Rather than correcting the underlying data management challenges, Australian organisations are often simply doing just enough to avoid any legal issues.
However, given the long arm of GDPR with its extraterritorial scope, Australian organisations may be more exposed than they think. Bad news makes good headlines, and it pays for businesses to learn from the implications of non-compliance and take more proactive steps to safeguard their data.
It has been three years since the gravel has struck on the GDPR and here are five key lessons for organisations to keep in mind:
- Misunderstanding of compliance – Compliance can be confusing. Not just GDPR, but the Notifiable Data Breach and CCPA. When everyone has a different idea of what compliance looks like, projects break down. Successful GDPR projects bring together all those involved, such as the legal department, the data protection officer, IT and management. In this way, all key stakeholders will gain the same understanding of compliance and jointly assess possible risks.
- Understanding the data footprint – Most organisations are faced with a data footprint that is far too complex. They can’t manage it, don’t know what they have, and what data they don’t. It is crucial for organisations to classify their data and act on it, to remain compliant in the face of growing data regulations. Knowing what data is out there empowers businesses to act more quickly if something ever goes wrong.
- Closing the data governance gap – With an ever-growing volume of data, not all organisations are equipped with the capabilities to capture all their data sources and achieve modern archiving to support the regulatory and corporate obligations. Organisations need to be more proactive at continuously improving their data governance and archiving strategy so that they can produce data on demand to avoid compliance penalties.
- Agreeing to the rules but not embracing them – Companies who limit themselves to the minimum measures to meet basic compliance often fail to achieve it.

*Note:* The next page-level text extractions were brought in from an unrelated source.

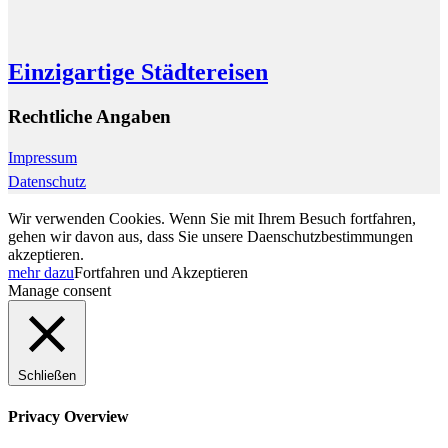
Einzigartige Städtereisen
Rechtliche Angaben
Impressum
Datenschutz
Wir verwenden Cookies. Wenn Sie mit Ihrem Besuch fortfahren,
gehen wir davon aus, dass Sie unsere Daenschutzbestimmungen
akzeptieren.
mehr dazu
Fortfahren und Akzeptieren
Manage consent
Schließen
Privacy Overview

Companies now must take a closer look at what data they collect — and how its stored and protected. Project managers who follow the full spirit of the guidelines are better prepared to meet the stipulated regulations.
- Not seeing the bigger picture – Companies that see GDPR as an obligation, rather than an opportunity to take control of their data, see the least return on their projects. Those that look beyond the immediate challenge and invested in data insights often manage to reduce storage costs and improve data management as part of their GDPR compliance programs.
In the years ahead, we will see consumers continue to reward and choose companies that provide them with transparency, easy access, and control over their data. As a result, placing data privacy as a priority will become a brand necessity.
The GDPR is growing in importance, with data privacy in tandem for all businesses, big or small. It will take on a much bigger meaning with the growing realisation that it affects more than just the IT, compliance, and legal departments of companies – but also a company’s brand reputation, trust, and bottom line.
Geoffrey Coley is the director, strategy & architecture, Asia South and Pacific region, Veritas Technologies LLC.